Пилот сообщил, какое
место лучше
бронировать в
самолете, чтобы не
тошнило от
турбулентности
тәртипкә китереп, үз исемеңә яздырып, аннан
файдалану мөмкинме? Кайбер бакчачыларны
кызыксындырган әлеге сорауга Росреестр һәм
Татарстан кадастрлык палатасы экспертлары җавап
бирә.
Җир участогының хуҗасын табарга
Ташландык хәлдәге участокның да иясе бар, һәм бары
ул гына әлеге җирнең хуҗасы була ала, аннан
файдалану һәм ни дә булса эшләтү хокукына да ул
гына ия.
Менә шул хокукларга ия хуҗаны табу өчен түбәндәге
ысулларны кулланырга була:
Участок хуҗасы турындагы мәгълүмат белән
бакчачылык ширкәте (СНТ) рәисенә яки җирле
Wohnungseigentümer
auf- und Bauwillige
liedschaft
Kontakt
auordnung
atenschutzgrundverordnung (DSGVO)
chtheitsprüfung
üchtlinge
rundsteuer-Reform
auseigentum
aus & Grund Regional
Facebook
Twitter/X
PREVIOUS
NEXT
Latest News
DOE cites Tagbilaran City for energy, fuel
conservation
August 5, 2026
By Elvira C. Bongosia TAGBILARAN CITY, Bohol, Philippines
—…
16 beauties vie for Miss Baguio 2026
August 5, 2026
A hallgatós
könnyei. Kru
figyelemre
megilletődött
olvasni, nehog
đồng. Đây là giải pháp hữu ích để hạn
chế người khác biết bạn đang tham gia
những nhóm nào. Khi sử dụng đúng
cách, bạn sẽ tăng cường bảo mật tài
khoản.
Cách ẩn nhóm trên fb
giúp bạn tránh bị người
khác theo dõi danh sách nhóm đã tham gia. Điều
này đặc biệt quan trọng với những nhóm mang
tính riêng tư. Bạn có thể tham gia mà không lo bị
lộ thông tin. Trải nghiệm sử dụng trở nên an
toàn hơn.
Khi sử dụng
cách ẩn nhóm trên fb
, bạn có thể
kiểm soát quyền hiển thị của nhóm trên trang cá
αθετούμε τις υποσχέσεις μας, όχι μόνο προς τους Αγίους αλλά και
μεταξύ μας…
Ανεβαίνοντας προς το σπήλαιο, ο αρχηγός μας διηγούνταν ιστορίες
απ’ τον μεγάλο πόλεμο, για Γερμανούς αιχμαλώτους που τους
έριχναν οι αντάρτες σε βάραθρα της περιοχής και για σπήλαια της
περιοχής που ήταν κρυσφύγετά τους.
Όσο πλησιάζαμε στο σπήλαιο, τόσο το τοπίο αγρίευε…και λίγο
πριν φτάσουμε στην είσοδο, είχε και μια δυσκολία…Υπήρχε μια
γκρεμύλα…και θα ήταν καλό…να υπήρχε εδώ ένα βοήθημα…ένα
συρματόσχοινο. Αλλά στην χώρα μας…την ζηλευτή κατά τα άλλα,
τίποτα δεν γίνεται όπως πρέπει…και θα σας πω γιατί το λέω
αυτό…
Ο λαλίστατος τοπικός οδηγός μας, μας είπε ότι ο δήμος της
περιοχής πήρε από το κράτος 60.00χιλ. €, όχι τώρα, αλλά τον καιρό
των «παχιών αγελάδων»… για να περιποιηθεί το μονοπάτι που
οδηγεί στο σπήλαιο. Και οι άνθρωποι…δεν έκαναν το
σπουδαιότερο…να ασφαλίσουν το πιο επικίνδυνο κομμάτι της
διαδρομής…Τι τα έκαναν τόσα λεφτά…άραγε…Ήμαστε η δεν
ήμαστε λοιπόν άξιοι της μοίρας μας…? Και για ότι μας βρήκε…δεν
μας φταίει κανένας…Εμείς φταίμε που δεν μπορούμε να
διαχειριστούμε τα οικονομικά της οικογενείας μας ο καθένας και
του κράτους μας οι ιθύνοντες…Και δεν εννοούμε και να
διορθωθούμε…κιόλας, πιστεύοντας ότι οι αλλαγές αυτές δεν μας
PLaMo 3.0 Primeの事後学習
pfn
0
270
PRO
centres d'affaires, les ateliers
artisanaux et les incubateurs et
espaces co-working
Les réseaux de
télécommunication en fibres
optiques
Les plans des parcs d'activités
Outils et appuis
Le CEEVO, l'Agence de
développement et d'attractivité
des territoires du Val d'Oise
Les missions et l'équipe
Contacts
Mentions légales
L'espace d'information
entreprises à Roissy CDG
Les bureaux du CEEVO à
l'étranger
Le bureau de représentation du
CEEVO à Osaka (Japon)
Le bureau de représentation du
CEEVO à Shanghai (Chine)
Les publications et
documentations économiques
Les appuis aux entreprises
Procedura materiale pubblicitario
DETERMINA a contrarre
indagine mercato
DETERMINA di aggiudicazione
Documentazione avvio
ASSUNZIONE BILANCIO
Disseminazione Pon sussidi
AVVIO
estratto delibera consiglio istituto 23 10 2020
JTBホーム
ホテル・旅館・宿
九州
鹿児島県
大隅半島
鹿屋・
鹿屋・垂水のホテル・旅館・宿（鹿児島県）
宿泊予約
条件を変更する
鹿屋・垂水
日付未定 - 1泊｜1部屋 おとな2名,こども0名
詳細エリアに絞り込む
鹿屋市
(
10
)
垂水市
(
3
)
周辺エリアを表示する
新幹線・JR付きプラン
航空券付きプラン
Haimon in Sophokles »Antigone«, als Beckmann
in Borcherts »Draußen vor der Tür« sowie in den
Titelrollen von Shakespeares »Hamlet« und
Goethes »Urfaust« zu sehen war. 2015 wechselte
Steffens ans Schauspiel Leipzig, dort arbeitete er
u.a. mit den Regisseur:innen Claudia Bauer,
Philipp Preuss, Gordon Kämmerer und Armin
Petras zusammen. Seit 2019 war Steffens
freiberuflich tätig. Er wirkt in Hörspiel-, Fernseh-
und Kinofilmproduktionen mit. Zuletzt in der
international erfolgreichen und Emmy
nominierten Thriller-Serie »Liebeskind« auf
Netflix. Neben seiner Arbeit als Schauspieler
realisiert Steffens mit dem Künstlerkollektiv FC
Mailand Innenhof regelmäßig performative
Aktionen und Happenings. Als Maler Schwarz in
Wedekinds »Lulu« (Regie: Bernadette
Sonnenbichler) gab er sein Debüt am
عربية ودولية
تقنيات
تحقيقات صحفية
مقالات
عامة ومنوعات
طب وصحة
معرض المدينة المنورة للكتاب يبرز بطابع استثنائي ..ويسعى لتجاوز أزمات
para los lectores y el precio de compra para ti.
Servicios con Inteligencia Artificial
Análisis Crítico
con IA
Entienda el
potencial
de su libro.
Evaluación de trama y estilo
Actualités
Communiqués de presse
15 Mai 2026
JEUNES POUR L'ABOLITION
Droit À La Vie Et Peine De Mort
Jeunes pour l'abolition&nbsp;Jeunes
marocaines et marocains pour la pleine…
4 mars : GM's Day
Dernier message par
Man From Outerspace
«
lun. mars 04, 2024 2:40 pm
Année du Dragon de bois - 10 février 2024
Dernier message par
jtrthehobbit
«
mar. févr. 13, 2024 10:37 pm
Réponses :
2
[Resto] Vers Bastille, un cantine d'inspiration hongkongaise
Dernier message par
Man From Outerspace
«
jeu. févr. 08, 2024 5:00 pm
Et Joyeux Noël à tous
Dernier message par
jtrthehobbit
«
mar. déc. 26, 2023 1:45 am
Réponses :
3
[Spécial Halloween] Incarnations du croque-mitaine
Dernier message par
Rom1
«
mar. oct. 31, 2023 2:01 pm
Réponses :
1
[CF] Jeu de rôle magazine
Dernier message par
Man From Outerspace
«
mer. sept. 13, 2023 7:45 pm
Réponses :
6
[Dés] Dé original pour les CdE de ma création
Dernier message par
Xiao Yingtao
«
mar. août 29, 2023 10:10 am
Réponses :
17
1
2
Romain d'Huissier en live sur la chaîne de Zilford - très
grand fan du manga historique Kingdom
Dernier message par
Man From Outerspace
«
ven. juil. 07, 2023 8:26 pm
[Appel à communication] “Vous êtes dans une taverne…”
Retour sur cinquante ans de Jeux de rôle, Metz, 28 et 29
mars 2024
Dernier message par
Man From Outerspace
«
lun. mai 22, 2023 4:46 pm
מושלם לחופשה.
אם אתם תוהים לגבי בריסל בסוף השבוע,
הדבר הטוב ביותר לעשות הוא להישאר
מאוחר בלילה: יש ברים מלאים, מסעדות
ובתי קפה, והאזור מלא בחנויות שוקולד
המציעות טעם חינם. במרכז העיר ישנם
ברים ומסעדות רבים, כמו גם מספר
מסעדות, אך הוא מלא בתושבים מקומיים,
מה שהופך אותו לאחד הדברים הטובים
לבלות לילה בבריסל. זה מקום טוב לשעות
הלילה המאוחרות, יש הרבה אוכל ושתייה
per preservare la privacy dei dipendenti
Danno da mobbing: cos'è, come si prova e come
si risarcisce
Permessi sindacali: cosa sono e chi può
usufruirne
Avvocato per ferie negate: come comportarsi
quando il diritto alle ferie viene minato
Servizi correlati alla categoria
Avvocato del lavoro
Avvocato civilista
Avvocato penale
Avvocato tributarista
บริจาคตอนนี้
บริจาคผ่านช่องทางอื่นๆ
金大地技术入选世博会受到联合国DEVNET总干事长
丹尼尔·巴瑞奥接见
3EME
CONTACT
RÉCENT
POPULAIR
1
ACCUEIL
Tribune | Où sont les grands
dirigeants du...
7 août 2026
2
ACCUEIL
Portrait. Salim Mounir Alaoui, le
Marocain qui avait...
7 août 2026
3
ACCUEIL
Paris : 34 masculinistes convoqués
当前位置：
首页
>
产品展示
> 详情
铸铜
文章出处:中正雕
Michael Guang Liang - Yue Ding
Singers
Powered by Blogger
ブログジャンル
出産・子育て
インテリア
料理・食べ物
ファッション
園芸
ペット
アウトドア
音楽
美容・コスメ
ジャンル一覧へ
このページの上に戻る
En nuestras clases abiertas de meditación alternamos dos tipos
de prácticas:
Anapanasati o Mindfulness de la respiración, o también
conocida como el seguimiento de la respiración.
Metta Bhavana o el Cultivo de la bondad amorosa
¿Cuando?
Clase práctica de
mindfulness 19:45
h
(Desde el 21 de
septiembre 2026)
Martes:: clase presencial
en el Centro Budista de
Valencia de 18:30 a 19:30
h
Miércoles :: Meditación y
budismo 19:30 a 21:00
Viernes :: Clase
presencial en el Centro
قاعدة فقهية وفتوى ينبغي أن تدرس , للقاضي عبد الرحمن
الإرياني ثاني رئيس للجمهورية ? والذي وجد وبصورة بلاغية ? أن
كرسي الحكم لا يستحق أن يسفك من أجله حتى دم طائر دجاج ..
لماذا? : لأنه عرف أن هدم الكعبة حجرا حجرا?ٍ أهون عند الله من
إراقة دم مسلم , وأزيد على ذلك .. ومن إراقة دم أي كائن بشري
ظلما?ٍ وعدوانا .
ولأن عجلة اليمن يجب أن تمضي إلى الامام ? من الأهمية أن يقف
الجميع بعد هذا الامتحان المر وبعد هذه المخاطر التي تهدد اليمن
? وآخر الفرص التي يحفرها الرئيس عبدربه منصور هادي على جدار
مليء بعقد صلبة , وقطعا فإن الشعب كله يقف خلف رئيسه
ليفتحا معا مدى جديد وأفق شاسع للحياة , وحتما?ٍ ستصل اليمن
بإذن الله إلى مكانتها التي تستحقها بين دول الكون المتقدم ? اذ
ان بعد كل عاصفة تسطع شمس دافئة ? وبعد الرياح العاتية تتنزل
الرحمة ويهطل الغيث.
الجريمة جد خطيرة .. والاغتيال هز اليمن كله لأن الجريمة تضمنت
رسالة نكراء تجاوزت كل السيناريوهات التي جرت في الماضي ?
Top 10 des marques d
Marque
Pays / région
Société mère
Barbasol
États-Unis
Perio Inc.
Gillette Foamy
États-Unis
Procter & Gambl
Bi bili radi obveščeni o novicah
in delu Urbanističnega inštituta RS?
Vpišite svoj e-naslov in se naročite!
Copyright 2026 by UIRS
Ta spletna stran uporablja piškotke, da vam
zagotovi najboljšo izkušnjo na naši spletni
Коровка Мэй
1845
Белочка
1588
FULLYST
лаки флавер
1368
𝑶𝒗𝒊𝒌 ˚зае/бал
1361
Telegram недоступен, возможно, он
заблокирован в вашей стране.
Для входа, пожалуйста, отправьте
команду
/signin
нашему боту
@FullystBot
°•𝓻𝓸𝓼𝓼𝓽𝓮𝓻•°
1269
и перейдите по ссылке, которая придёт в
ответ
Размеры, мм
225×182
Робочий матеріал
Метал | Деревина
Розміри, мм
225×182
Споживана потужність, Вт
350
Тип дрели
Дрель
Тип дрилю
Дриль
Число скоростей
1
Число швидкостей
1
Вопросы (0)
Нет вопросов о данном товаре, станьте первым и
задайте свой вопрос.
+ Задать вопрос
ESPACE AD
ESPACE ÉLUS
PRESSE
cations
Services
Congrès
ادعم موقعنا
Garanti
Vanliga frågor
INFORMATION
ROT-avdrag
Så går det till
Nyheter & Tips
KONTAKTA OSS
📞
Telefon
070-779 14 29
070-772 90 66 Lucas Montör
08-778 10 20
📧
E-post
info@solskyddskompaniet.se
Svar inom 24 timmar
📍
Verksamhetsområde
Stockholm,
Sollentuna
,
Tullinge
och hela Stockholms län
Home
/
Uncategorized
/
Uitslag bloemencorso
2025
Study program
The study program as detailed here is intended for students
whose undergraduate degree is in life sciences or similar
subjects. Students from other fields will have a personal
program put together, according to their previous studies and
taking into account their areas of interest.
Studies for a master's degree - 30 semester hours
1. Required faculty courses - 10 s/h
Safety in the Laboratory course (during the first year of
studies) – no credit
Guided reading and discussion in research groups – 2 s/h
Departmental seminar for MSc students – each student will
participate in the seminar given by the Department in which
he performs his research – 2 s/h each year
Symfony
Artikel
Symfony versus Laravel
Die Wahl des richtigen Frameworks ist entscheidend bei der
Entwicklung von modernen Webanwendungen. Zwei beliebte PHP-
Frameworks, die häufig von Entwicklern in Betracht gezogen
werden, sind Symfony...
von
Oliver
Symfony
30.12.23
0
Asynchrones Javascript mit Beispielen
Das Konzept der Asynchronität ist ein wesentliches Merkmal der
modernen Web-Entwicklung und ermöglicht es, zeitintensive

■ **Requirement**
Find each line of the data above that holds the word "presencial", then copy it.

■ **Your solution**
Martes:: clase presencial
presencial en el Centro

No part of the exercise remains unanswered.